Bagaimana Bisa Sevilla di Posisi Tiga?

5 Januari 2017 21:15 WIB
comment
2
sosmed-whatsapp-white
copy-link-circle
more-vertical
ADVERTISEMENT
Sampaoli bersama pasukannya, Sevilla. (Foto: Aitor Alcalde/Getty Images)
Biasanya, tiga besar La Liga ditempati oleh Barcelona, Real Madrid, dan Atletico Madrid. Tapi, musim ini ada nama Sevilla.
ADVERTISEMENT
Ya, Sevilla, sampai pertengahan musim 2016/2017, duduk di posisi ketiga klasemen, di bawah Madrid dan Barcelona. Sementara itu, Atletico tersendat di posisi keenam.
“Kok bisa?”
Jika Anda bertanya seperti itu, kami punya jawabannya: Jorge Sampaoli.
Oke, oke… Sevilla memang baru saja dibantai 0-3 oleh Madrid di ajang Copa del Rey kemarin malam. Tapi, itu tidak bisa menjadi tolok ukur keseluruhan mereka musim ini.
Jika ingin melihat seberapa bagusnya Sevilla dengan melihat ke belakang, tengoklah catatan mereka di Liga Europa. Bagaimana tidak, klub asal Andalusia itu menjadi klub satu-satunya yang berhasil meraih trofi level kedua kompetisi di Eropa itu tiga kali beruntun.
Kesampingkan sejenak anggapan "level kedua" di atas, karena sejatinya menjuarai Liga Europa bisa jadi lebih sulit dibanding memenangi Liga Champions karena banyaknya jumlah kontestan.
ADVERTISEMENT
Salah satu tonggak keberhasilan Sevilla adalah kedalaman skuat yang mereka punya. Untuk mengarungi kompetisi yang relatif panjang dan penuh tensi tentu membutuhkan para pemain yang solid dan bermental tinggi.
Akan tetapi di musim ini Sevilla secara mengejutkan melepas beberapa pemain yang menjadi tulang punggung di musim lalu. Nama-nama seperti Ever Banega, Kevin Gameiro, Fernando Llorente, Yevhen Konoplyanka, Grzegorz Krychowiak serta Coke, kelima punggawa itu termasuk pemain penting yang tampil lebih dari 20 laga musim lalu.

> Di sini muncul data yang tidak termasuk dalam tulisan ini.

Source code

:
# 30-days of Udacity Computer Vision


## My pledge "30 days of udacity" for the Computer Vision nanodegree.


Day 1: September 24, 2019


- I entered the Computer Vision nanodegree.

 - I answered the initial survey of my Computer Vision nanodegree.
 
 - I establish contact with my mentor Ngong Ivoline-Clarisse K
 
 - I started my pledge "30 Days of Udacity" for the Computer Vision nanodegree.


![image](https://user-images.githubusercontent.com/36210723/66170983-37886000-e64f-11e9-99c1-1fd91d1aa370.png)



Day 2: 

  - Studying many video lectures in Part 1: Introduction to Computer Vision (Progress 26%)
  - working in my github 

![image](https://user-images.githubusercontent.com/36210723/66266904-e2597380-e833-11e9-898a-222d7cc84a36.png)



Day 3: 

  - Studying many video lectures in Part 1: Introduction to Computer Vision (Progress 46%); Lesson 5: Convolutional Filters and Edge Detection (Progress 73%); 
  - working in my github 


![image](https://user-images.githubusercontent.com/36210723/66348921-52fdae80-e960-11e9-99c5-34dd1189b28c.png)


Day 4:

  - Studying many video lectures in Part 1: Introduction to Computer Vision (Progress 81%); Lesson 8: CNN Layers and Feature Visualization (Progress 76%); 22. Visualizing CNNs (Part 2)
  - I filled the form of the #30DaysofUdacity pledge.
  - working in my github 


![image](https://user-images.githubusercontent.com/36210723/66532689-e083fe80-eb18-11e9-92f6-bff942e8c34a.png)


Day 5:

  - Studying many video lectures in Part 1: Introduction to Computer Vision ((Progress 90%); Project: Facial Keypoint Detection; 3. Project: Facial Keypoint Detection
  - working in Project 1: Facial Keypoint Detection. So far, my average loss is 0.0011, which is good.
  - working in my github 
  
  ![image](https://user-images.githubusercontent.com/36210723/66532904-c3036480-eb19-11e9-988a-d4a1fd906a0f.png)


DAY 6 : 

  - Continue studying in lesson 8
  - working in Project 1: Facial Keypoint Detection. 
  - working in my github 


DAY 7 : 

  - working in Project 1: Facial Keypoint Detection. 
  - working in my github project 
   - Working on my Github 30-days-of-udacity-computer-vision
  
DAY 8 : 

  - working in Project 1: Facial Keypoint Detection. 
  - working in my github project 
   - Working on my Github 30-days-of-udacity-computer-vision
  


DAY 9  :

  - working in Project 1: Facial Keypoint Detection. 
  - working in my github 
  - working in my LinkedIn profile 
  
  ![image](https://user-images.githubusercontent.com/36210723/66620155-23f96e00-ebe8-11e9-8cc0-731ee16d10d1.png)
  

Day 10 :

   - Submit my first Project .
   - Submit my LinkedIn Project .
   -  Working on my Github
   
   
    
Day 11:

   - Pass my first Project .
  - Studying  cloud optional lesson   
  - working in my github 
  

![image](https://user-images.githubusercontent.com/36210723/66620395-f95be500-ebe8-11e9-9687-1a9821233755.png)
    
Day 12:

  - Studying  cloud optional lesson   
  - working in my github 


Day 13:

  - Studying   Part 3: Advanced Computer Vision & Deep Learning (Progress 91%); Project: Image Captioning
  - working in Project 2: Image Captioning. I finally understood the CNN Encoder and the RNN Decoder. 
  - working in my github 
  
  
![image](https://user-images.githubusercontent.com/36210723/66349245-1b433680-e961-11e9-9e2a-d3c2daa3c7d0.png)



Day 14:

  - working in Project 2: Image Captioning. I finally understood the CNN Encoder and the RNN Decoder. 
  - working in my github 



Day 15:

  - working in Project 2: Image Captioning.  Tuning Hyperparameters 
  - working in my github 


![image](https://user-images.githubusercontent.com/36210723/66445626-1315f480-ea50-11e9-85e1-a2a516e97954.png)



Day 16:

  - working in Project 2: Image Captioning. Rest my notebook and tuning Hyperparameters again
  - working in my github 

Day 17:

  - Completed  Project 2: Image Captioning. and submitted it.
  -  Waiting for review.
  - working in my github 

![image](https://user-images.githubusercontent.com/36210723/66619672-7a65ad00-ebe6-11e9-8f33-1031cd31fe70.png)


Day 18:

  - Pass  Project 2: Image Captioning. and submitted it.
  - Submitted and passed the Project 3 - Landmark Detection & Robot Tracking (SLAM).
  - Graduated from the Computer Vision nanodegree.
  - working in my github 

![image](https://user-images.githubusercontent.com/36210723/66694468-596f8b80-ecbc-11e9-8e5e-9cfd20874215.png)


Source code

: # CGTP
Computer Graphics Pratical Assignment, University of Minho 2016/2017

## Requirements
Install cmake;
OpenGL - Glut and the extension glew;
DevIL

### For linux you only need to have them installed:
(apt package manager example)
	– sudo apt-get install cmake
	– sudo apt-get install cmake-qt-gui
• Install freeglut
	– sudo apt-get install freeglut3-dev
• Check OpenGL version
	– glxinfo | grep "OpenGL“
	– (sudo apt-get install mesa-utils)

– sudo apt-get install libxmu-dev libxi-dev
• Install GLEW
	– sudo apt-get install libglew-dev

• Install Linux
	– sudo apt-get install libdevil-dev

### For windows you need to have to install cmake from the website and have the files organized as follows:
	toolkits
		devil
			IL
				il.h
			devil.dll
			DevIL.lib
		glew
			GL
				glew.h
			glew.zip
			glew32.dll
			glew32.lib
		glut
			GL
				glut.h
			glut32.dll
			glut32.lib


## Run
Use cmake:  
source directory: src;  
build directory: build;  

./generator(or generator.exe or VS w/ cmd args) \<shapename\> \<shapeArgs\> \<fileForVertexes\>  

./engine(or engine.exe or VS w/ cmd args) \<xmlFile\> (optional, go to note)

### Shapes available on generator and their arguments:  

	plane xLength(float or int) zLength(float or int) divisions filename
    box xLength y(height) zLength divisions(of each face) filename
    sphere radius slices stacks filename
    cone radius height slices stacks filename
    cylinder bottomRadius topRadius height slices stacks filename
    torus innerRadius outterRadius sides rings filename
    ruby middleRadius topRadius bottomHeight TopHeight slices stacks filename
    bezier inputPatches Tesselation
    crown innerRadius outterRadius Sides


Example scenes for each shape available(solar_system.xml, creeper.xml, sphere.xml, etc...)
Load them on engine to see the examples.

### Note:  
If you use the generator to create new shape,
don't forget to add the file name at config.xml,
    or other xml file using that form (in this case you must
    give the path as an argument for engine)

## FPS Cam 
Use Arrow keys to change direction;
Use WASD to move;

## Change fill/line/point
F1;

Banega yang kontraknya tak diperpanjang merupakan motor lini tengah Sevilla. Ia merupakan pemain yang paling banyak melepas umpan dengan rataan 46,9 per laga. Sementara itu mesin gol mereka, Gameiro, yang telah mencetak 24 gol di ajang La Liga dan Liga Europa hijrah ke Atletico.
ADVERTISEMENT
Sebagian orang pasti berpendapat bahwa hal tersebut sama saja dengan aksi bunuh diri, apalagi Sevilla juga telah kehilangan Unai Emery yang bisa disebut sebagai "bapak pembangunan" bagi mereka. Maklum saja mantan arsitek Valencia itulah yang mempersembahkan tiga gelar juara Liga Europa untuk Sevilla.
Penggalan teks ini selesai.